When: February 8, 2017, 12:30 PM
Location: 3rd Floor Orchard View Room , Discovery Building
Contact: 608-316-4401, firstname.lastname@example.org
Network-based whole-brain representational similarity learning
Technologies such as functional magnetic resonance imaging (fMRI) provide huge amounts of data that could help improve our understanding of the human brain but they are often plagued by many complications, including noise, high-dimensionality, strong and unknown statistical correlations. In this talk I will present a new tool, called Network representational similarity analysis (NRSA), developed to tackle some of these issues with the aim of understanding how different regions of the brain function in concert to process complex information. NRSA is a whole-brain approach to discovering arbitrarily structured brain networks (possibly widely distributed and non-local) that encode similarity information. This tool has enabled discovering such structure for cases where the interesting cortical regions and networks have proven elusive.

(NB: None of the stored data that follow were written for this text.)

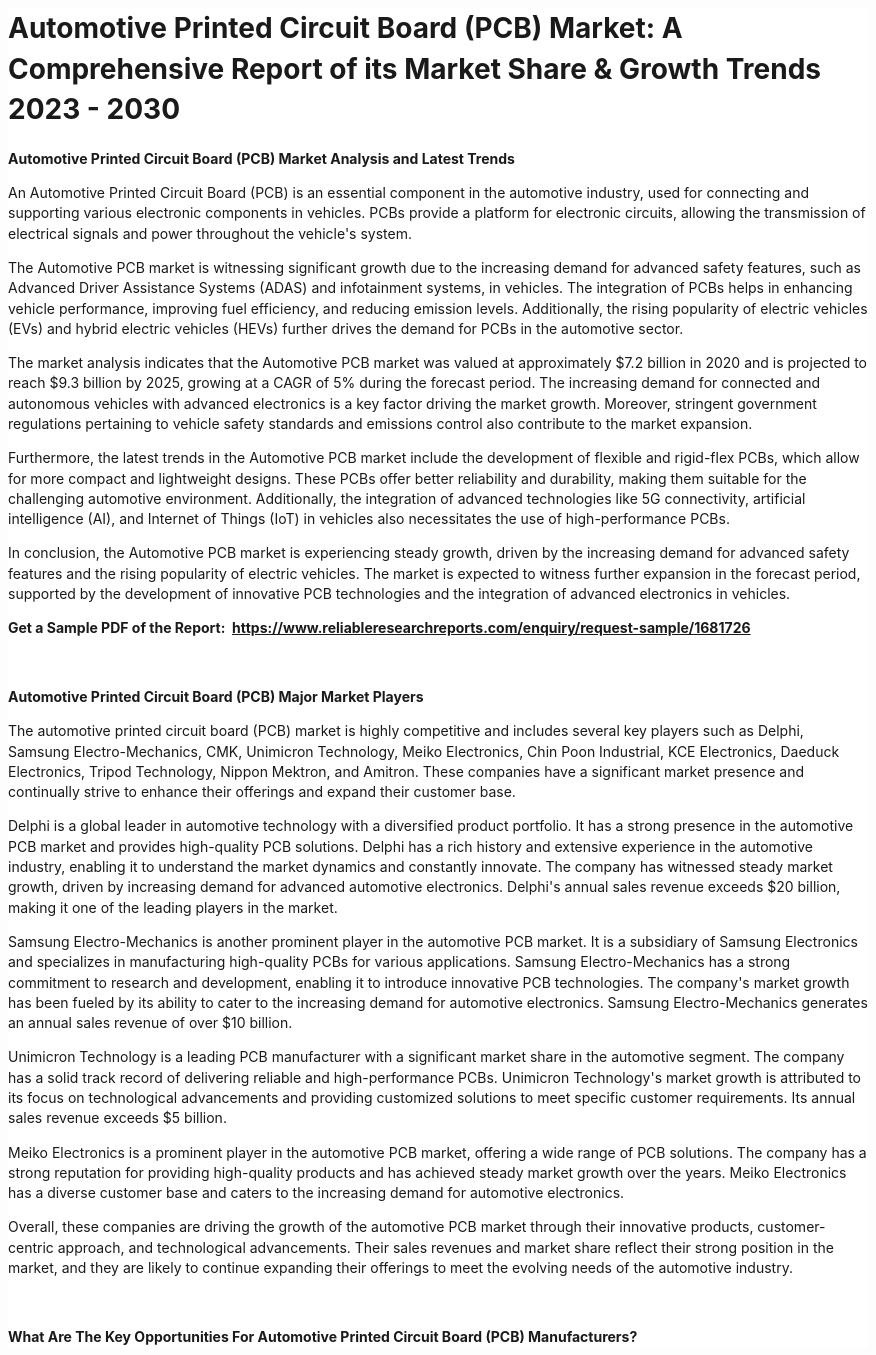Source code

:<p><h1>Automotive Printed Circuit Board (PCB) Market: A Comprehensive Report of its Market Share & Growth Trends 2023 - 2030</h1></p><p><strong>Automotive Printed Circuit Board (PCB) Market Analysis and Latest Trends</strong></p>
<p><p>An Automotive Printed Circuit Board (PCB) is an essential component in the automotive industry, used for connecting and supporting various electronic components in vehicles. PCBs provide a platform for electronic circuits, allowing the transmission of electrical signals and power throughout the vehicle's system.</p><p>The Automotive PCB market is witnessing significant growth due to the increasing demand for advanced safety features, such as Advanced Driver Assistance Systems (ADAS) and infotainment systems, in vehicles. The integration of PCBs helps in enhancing vehicle performance, improving fuel efficiency, and reducing emission levels. Additionally, the rising popularity of electric vehicles (EVs) and hybrid electric vehicles (HEVs) further drives the demand for PCBs in the automotive sector.</p><p>The market analysis indicates that the Automotive PCB market was valued at approximately $7.2 billion in 2020 and is projected to reach $9.3 billion by 2025, growing at a CAGR of 5% during the forecast period. The increasing demand for connected and autonomous vehicles with advanced electronics is a key factor driving the market growth. Moreover, stringent government regulations pertaining to vehicle safety standards and emissions control also contribute to the market expansion.</p><p>Furthermore, the latest trends in the Automotive PCB market include the development of flexible and rigid-flex PCBs, which allow for more compact and lightweight designs. These PCBs offer better reliability and durability, making them suitable for the challenging automotive environment. Additionally, the integration of advanced technologies like 5G connectivity, artificial intelligence (AI), and Internet of Things (IoT) in vehicles also necessitates the use of high-performance PCBs.</p><p>In conclusion, the Automotive PCB market is experiencing steady growth, driven by the increasing demand for advanced safety features and the rising popularity of electric vehicles. The market is expected to witness further expansion in the forecast period, supported by the development of innovative PCB technologies and the integration of advanced electronics in vehicles.</p></p>
<p><strong>Get a Sample PDF of the Report:&nbsp; <a href="https://www.reliableresearchreports.com/enquiry/request-sample/1681726">https://www.reliableresearchreports.com/enquiry/request-sample/1681726</a></strong></p>
<p>&nbsp;</p>
<p><strong>Automotive Printed Circuit Board (PCB) Major Market Players</strong></p>
<p><p>The automotive printed circuit board (PCB) market is highly competitive and includes several key players such as Delphi, Samsung Electro-Mechanics, CMK, Unimicron Technology, Meiko Electronics, Chin Poon Industrial, KCE Electronics, Daeduck Electronics, Tripod Technology, Nippon Mektron, and Amitron. These companies have a significant market presence and continually strive to enhance their offerings and expand their customer base.</p><p>Delphi is a global leader in automotive technology with a diversified product portfolio. It has a strong presence in the automotive PCB market and provides high-quality PCB solutions. Delphi has a rich history and extensive experience in the automotive industry, enabling it to understand the market dynamics and constantly innovate. The company has witnessed steady market growth, driven by increasing demand for advanced automotive electronics. Delphi's annual sales revenue exceeds $20 billion, making it one of the leading players in the market.</p><p>Samsung Electro-Mechanics is another prominent player in the automotive PCB market. It is a subsidiary of Samsung Electronics and specializes in manufacturing high-quality PCBs for various applications. Samsung Electro-Mechanics has a strong commitment to research and development, enabling it to introduce innovative PCB technologies. The company's market growth has been fueled by its ability to cater to the increasing demand for automotive electronics. Samsung Electro-Mechanics generates an annual sales revenue of over $10 billion.</p><p>Unimicron Technology is a leading PCB manufacturer with a significant market share in the automotive segment. The company has a solid track record of delivering reliable and high-performance PCBs. Unimicron Technology's market growth is attributed to its focus on technological advancements and providing customized solutions to meet specific customer requirements. Its annual sales revenue exceeds $5 billion.</p><p>Meiko Electronics is a prominent player in the automotive PCB market, offering a wide range of PCB solutions. The company has a strong reputation for providing high-quality products and has achieved steady market growth over the years. Meiko Electronics has a diverse customer base and caters to the increasing demand for automotive electronics.</p><p>Overall, these companies are driving the growth of the automotive PCB market through their innovative products, customer-centric approach, and technological advancements. Their sales revenues and market share reflect their strong position in the market, and they are likely to continue expanding their offerings to meet the evolving needs of the automotive industry.</p></p>
<p>&nbsp;</p>
<p><strong>What Are The Key Opportunities For Automotive Printed Circuit Board (PCB) Manufacturers?</strong></p>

Metric Learning from Comparative Judgments
We present ongoing work on learning sparse and low rank metrics from comparative judgments. This problem takes inspiration from psychology studies where researchers commonly wish to learn which items people find similar and why. As it is difficult for humans to provide fine grained information, a standard query is of the form “is item i more like j or k?”.
SILO is a lecture series with speakers from the UW faculty, graduate students or invited researchers that discuss mathematical related topics. The seminars are organized by WID’s Optimization research group and sponsored by generous support of the Advance Technology Group of the 3M Company and the Analytics Group of Northwestern Mutual.
SILO’s purpose is to provide a forum that helps connect and recruit mathematically-minded graduate students. SILO is a lunch-and-listen format, where speakers present interesting math topics while the audience eats lunch.